I actually went to a “real pageant” where they had a talent and swimsuit competition and it was SO different. The suits were so modest and there were no sexy or provocative poses. When I was first “in it” I saw the “physiques” I didn’t see all the sexed up parts, but then being away and seeing the other type of pageant, my eyes were opened. I would not want my daughter to look at those types of bikini shows and aspire to be in them, however, I would support her in whatever she chose to do and I’d try and make sure she was being as healthy as possible.
E: How has your life changed since stopping competing? D:The first two years were rough. I was miserable. Sick, tired, fat, depressed, lost. I felt like a lot of my identity was wrapped up in how I looked.
Now, today, it’s better than ever. I don’t have panic attacks if I can’t work out.
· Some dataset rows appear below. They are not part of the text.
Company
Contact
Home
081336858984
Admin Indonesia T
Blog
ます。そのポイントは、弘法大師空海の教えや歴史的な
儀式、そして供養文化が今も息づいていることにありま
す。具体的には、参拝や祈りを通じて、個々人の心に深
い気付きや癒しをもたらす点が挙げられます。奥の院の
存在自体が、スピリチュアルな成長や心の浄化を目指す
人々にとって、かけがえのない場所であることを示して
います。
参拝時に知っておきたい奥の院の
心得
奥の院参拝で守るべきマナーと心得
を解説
In fact, I can take weeks off of the gym and just be active and eat what I want and maintain my weight. I have learned to LISTEN to my body and have learned to LOVE and FORGIVE my body. I’m still heavier than where I want to be, but I’m honestly feeling more comfortable with myself than ever before. I can try new fun workouts instead of being so regimented in my schedule. I can be spontaneous and have a fit LIFESTYLE rather than be a gym rat (which there is nothing wrong with). I had to do a lot of INTERNAL work to get to where I am now and who would have ever guessed that the damage I caused would eventually be a blessing? (If you had asked me in 2010 I would have said HELL NO!!) I have really found freedom in movement and food and life in general. Parts of me regret competing but then I would not have the self-awareness that I do today.
E: How can our readers see more from/follow you? (FB/IG/Website, etc)
D: Thank you Kiki, this interview was fun…I hope it hits home with the right people
Danny-J is the owner of The Sweaty Betties: an “irreverent group of women who are looking to get fit and have a whole lot of fun along the way.”
Danny-J’s fans (The Sweaty Betties) are wildly enthusiastic about listening to someone who isn’t afraid to put some of the diet and exercise myths on blast. Danny’s passion in fitness lead her all the way through a Master’s program in Health Promotion and Exercise Science at California University of Pennsylvania. She holds numerous certifications for personal training and weight-loss and is an accomplished trainer, helping dozens of clients lose OVER 100 lbs. and helping 1,000’s of clients live healthier lives in her 8+ years training.
However, Danny-J, wasn’t always such a positive and motivational person. She had her share of struggles, being a suicidal teen, she ended up pregnant at 15 years old. She chose to place her daughter for adoption and that motivated her to start to get her act together, so she could be proud when and if she ever got to meet her child again.
She is now married to her best-friend and “Big Tattoo Muscle Man” and they live in Dallas, Texas with their two silly pups.